From the records below, copy the lines that include "explicación".

⟨

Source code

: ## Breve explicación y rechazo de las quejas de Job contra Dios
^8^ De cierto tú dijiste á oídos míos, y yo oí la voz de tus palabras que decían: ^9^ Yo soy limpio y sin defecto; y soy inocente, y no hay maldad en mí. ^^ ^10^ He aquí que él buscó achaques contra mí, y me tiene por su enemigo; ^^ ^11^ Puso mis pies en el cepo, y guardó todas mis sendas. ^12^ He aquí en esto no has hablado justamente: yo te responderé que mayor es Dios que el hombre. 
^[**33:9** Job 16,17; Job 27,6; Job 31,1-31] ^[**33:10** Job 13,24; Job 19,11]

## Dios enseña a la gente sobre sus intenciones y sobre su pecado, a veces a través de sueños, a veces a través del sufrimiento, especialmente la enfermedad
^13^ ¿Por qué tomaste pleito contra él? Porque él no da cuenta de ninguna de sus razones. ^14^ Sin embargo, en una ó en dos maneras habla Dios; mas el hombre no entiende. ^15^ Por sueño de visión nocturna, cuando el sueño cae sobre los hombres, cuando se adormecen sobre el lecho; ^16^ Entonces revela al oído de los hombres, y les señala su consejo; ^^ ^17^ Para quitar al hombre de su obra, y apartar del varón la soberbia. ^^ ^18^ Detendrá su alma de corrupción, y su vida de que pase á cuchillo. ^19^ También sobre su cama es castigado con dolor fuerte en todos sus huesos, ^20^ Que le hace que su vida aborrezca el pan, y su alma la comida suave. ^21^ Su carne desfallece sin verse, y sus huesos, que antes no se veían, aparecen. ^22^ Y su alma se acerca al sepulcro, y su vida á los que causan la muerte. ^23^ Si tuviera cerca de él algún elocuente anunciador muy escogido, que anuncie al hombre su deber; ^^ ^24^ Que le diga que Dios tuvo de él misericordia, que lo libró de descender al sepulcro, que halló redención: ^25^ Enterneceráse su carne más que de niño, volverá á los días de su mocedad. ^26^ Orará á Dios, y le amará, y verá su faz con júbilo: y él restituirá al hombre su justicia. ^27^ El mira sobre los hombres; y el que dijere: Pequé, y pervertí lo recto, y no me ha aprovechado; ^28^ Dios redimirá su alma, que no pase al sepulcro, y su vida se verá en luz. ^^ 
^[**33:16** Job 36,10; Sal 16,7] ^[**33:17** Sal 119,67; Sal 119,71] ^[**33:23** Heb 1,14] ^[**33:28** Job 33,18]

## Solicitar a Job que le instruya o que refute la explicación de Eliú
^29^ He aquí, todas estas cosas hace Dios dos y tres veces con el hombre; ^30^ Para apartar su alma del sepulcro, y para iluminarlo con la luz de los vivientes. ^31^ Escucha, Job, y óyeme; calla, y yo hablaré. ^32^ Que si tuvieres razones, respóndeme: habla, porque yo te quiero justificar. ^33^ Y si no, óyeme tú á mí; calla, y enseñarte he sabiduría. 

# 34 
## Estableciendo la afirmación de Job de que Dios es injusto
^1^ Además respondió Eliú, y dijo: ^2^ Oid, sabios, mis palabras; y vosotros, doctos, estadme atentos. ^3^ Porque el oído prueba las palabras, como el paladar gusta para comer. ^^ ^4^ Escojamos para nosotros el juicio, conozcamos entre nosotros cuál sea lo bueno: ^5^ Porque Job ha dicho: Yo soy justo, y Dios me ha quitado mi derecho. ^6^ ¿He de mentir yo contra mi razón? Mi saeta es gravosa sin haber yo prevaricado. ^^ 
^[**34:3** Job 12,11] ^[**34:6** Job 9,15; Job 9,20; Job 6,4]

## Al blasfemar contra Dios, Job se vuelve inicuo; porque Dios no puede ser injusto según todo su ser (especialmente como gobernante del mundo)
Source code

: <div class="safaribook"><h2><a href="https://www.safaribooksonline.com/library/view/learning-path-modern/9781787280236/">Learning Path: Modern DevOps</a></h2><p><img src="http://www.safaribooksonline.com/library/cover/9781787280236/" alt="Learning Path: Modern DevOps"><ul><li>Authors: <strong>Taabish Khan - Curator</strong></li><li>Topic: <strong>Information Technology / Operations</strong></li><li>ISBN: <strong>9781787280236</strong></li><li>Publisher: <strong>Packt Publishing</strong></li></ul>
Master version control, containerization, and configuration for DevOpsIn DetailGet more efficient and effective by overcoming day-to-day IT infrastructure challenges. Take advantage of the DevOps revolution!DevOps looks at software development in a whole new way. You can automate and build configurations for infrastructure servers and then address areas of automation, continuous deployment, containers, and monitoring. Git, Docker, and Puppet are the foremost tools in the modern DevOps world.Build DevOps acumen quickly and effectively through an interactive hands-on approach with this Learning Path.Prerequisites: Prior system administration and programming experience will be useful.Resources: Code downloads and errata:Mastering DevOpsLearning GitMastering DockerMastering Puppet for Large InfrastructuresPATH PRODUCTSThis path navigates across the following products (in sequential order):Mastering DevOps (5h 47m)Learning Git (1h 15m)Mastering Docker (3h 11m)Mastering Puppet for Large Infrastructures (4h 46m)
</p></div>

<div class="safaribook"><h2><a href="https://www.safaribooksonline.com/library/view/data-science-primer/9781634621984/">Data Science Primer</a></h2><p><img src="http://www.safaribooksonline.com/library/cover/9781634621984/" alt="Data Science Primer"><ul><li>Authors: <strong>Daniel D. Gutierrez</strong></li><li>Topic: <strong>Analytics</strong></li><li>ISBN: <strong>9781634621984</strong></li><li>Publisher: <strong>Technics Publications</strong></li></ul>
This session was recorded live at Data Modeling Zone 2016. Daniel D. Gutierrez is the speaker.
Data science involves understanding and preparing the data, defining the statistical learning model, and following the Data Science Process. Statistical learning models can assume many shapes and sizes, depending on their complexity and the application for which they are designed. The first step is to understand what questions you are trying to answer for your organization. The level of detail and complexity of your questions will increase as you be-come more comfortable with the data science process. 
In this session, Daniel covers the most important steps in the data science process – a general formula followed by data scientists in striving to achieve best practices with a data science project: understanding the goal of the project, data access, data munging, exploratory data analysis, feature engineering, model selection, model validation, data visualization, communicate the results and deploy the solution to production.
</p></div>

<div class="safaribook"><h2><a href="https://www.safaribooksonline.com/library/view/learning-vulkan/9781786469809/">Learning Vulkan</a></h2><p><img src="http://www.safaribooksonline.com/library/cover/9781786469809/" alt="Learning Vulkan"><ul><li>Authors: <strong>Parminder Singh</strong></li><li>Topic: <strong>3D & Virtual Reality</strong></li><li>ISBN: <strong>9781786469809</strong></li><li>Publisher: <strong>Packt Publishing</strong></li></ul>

⟩

● **Solution to the problem**:
: ## Breve explicación y rechazo de las quejas de Job contra Dios
## Solicitar a Job que le instruya o que refute la explicación de Eliú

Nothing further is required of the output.